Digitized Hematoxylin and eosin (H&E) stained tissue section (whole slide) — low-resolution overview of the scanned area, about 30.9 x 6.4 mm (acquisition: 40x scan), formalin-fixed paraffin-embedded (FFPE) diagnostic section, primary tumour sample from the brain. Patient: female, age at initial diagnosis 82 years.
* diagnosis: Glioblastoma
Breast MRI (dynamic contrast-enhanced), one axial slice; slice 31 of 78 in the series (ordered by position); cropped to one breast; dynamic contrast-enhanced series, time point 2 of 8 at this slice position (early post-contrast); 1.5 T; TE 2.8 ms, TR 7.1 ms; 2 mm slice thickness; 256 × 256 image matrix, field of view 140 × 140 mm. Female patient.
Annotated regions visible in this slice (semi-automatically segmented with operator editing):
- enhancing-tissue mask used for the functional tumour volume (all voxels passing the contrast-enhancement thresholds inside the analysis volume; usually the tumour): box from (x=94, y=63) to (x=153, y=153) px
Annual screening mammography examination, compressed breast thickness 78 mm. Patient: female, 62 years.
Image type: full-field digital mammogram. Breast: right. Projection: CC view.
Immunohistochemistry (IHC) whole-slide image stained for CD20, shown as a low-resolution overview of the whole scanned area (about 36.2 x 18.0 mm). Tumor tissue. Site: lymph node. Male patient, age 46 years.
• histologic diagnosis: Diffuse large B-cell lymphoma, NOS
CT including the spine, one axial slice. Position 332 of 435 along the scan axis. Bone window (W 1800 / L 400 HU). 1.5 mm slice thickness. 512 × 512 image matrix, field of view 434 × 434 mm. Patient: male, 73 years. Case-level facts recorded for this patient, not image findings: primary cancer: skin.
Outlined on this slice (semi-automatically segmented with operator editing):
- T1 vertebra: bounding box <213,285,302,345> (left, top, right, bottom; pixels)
========
--- Exercise goal ---
Would you please output every record again, exactly?

--- Task answer ---
Digitized Hematoxylin and eosin (H&E) stained tissue section (whole slide) — low-resolution overview of the scanned area, about 30.9 x 6.4 mm (acquisition: 40x scan), formalin-fixed paraffin-embedded (FFPE) diagnostic section, primary tumour sample from the brain. Patient: female, age at initial diagnosis 82 years.
* diagnosis: Glioblastoma
Breast MRI (dynamic contrast-enhanced), one axial slice; slice 31 of 78 in the series (ordered by position); cropped to one breast; dynamic contrast-enhanced series, time point 2 of 8 at this slice position (early post-contrast); 1.5 T; TE 2.8 ms, TR 7.1 ms; 2 mm slice thickness; 256 × 256 image matrix, field of view 140 × 140 mm. Female patient.
Annotated regions visible in this slice (semi-automatically segmented with operator editing):
- enhancing-tissue mask used for the functional tumour volume (all voxels passing the contrast-enhancement thresholds inside the analysis volume; usually the tumour): box from (x=94, y=63) to (x=153, y=153) px
Annual screening mammography examination, compressed breast thickness 78 mm. Patient: female, 62 years.
Image type: full-field digital mammogram. Breast: right. Projection: CC view.
Immunohistochemistry (IHC) whole-slide image stained for CD20, shown as a low-resolution overview of the whole scanned area (about 36.2 x 18.0 mm). Tumor tissue. Site: lymph node. Male patient, age 46 years.
• histologic diagnosis: Diffuse large B-cell lymphoma, NOS
CT including the spine, one axial slice. Position 332 of 435 along the scan axis. Bone window (W 1800 / L 400 HU). 1.5 mm slice thickness. 512 × 512 image matrix, field of view 434 × 434 mm. Patient: male, 73 years. Case-level facts recorded for this patient, not image findings: primary cancer: skin.
Outlined on this slice (semi-automatically segmented with operator editing):
- T1 vertebra: bounding box <213,285,302,345> (left, top, right, bottom; pixels)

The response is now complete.